» Task brief
Copy the material below word for word, leaving out the pictures.

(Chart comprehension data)
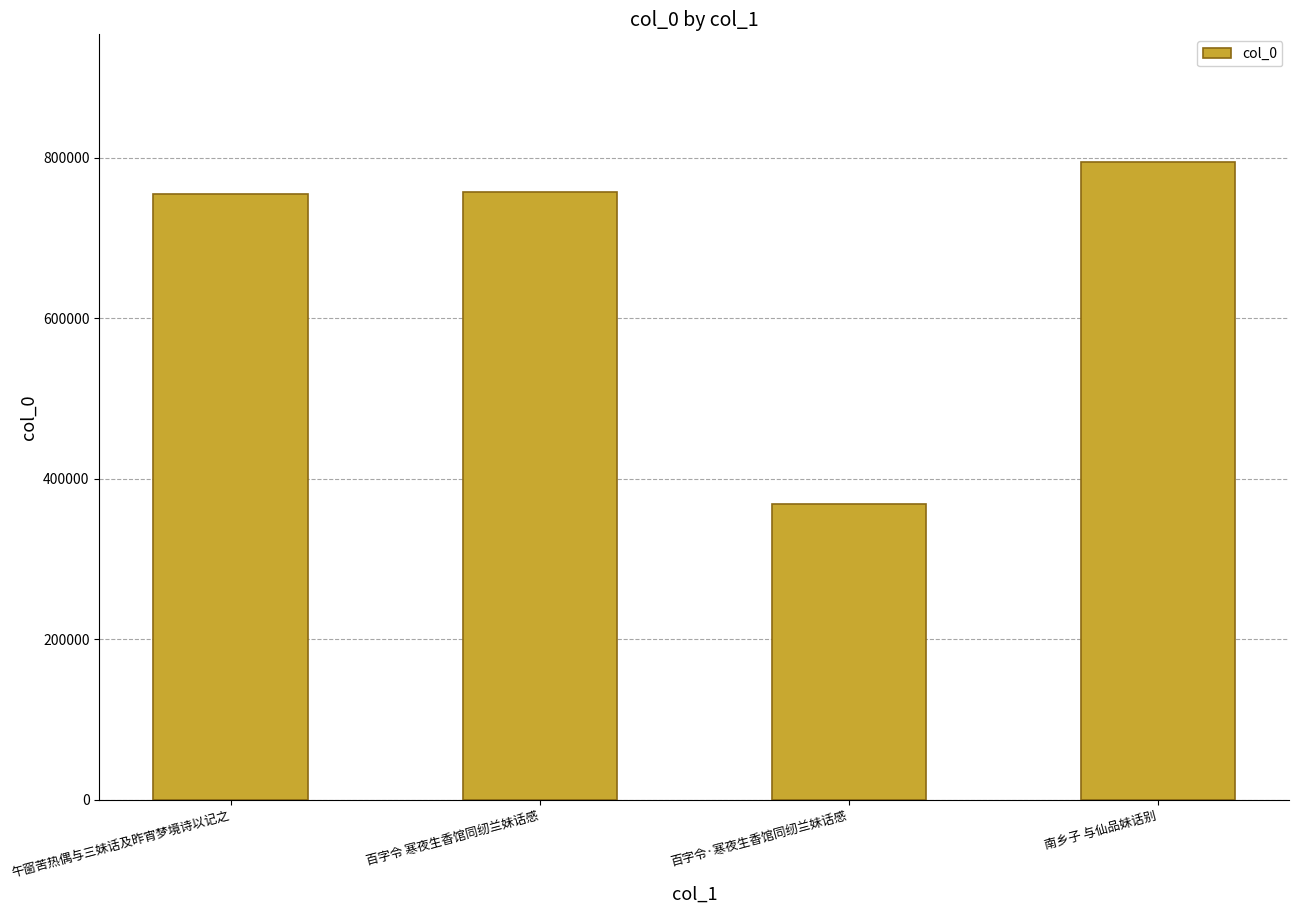

True or false: the data shows 653125 at 百字令·寒夜生香馆同纫兰妹话感.

False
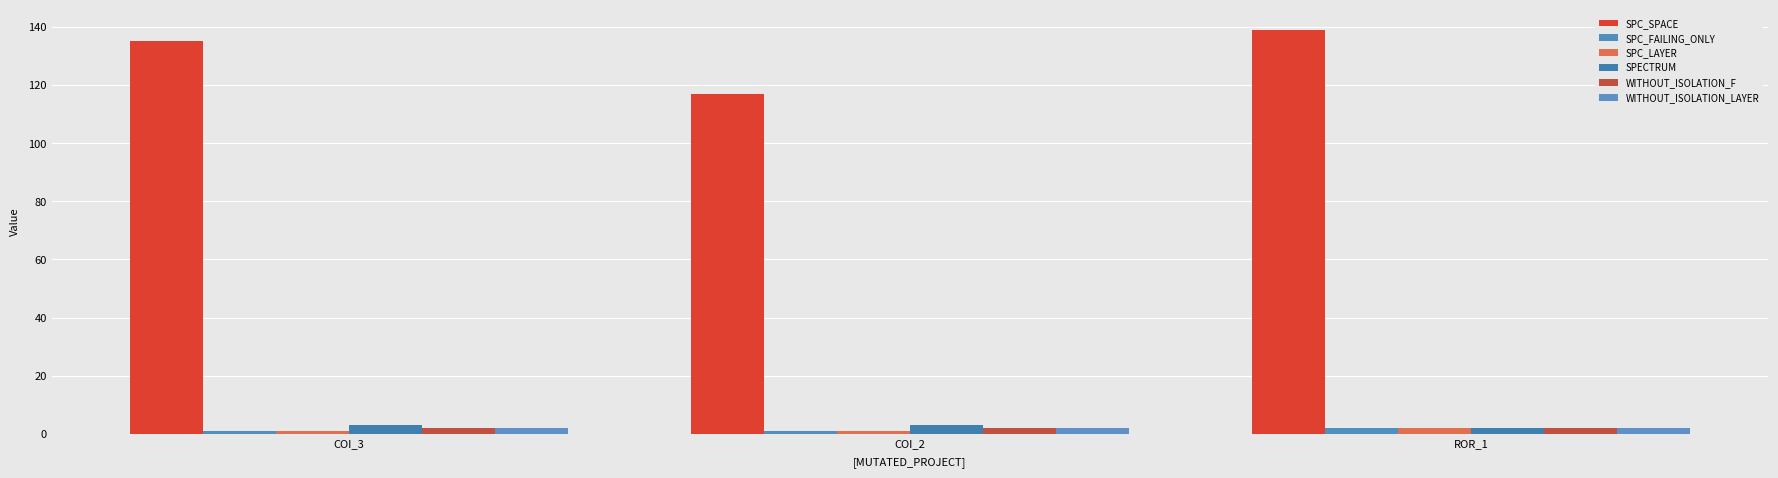

Reading left to right, transcribe all the data shown in this chart.

SPC_SPACE: 135	117	139
SPC_FAILING_ONLY: 1	1	2
SPC_LAYER: 1	1	2
SPECTRUM: 3	3	2
WITHOUT_ISOLATION_F: 2	2	2
WITHOUT_ISOLATION_LAYER: 2	2	2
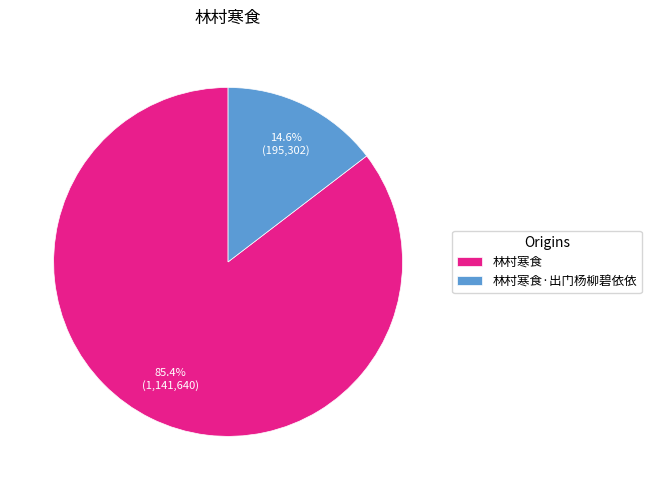

To the nearest percent, what is the average slice percentage?

50%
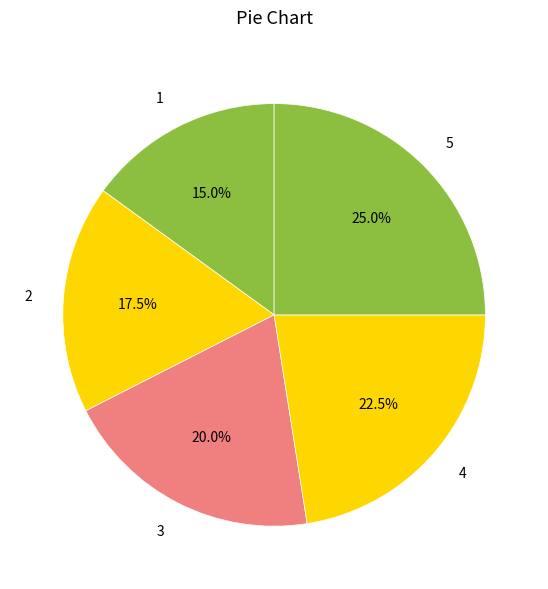

Approximately how many times larger is the value at 4 compared to 1?

1.5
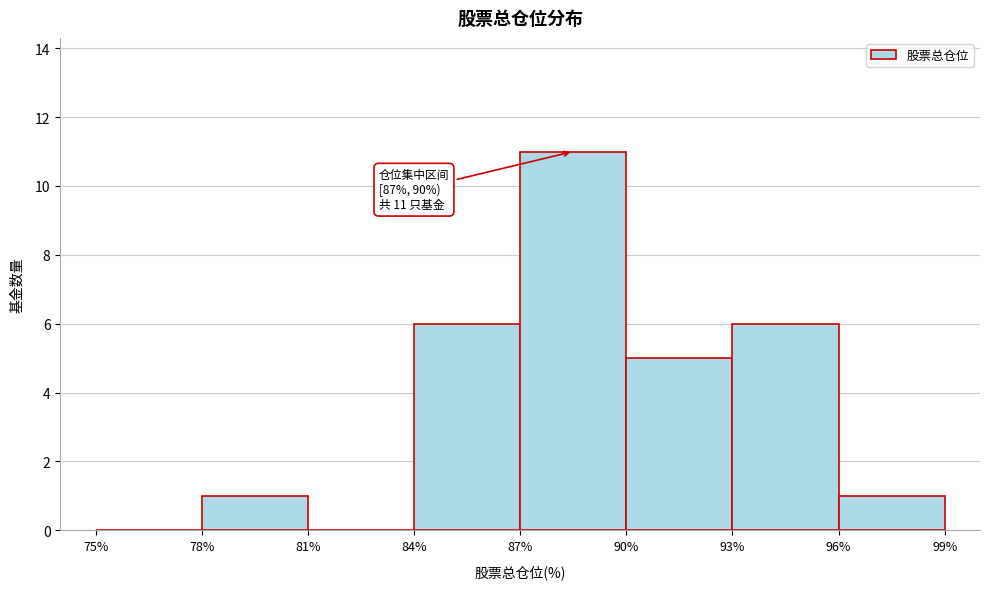

Which range on the x-axis has the tallest bar?

87% to 90%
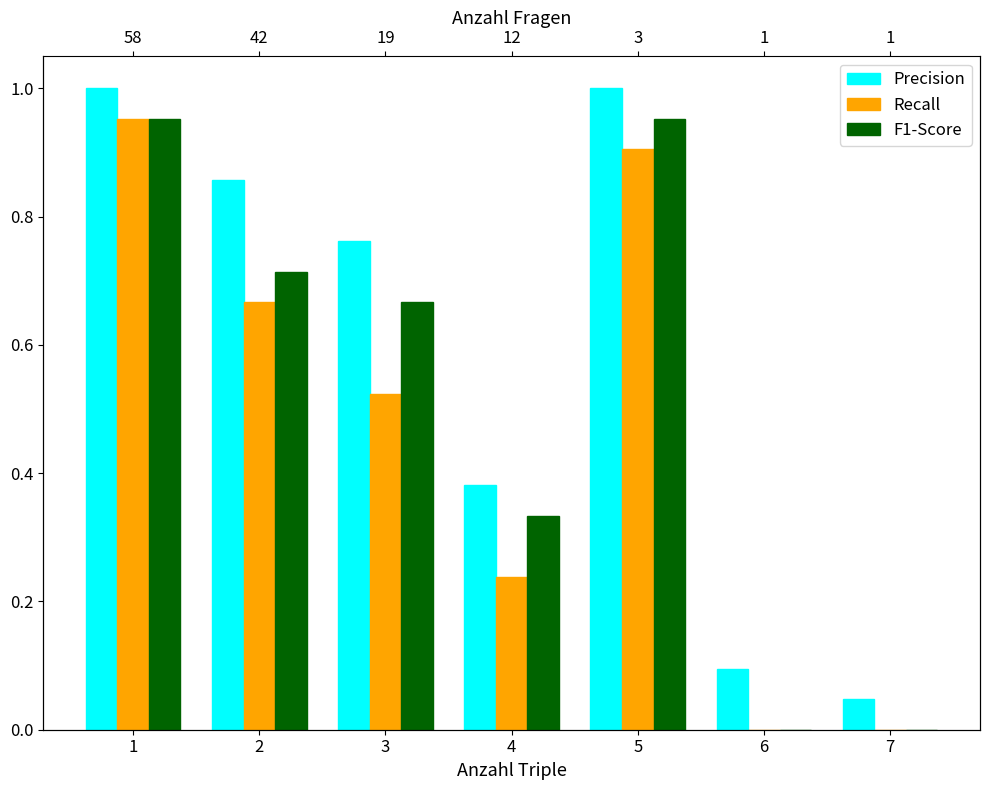

Reading left to right, extract all data points from this chart.

Precision: 1.0	0.9	0.8	0.4	1.0	0.1	0.0
Recall: 1.0	0.7	0.5	0.2	0.9	0.0	0.0
F1-Score: 1.0	0.7	0.7	0.3	1.0	0.0	0.0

» Response to the exercise
True or false: the data shows 653125 at 百字令·寒夜生香馆同纫兰妹话感.

False

Reading left to right, transcribe all the data shown in this chart.

SPC_SPACE: 135	117	139
SPC_FAILING_ONLY: 1	1	2
SPC_LAYER: 1	1	2
SPECTRUM: 3	3	2
WITHOUT_ISOLATION_F: 2	2	2
WITHOUT_ISOLATION_LAYER: 2	2	2

To the nearest percent, what is the average slice percentage?

50%

Approximately how many times larger is the value at 4 compared to 1?

1.5

Which range on the x-axis has the tallest bar?

87% to 90%

Reading left to right, extract all data points from this chart.

Precision: 1.0	0.9	0.8	0.4	1.0	0.1	0.0
Recall: 1.0	0.7	0.5	0.2	0.9	0.0	0.0
F1-Score: 1.0	0.7	0.7	0.3	1.0	0.0	0.0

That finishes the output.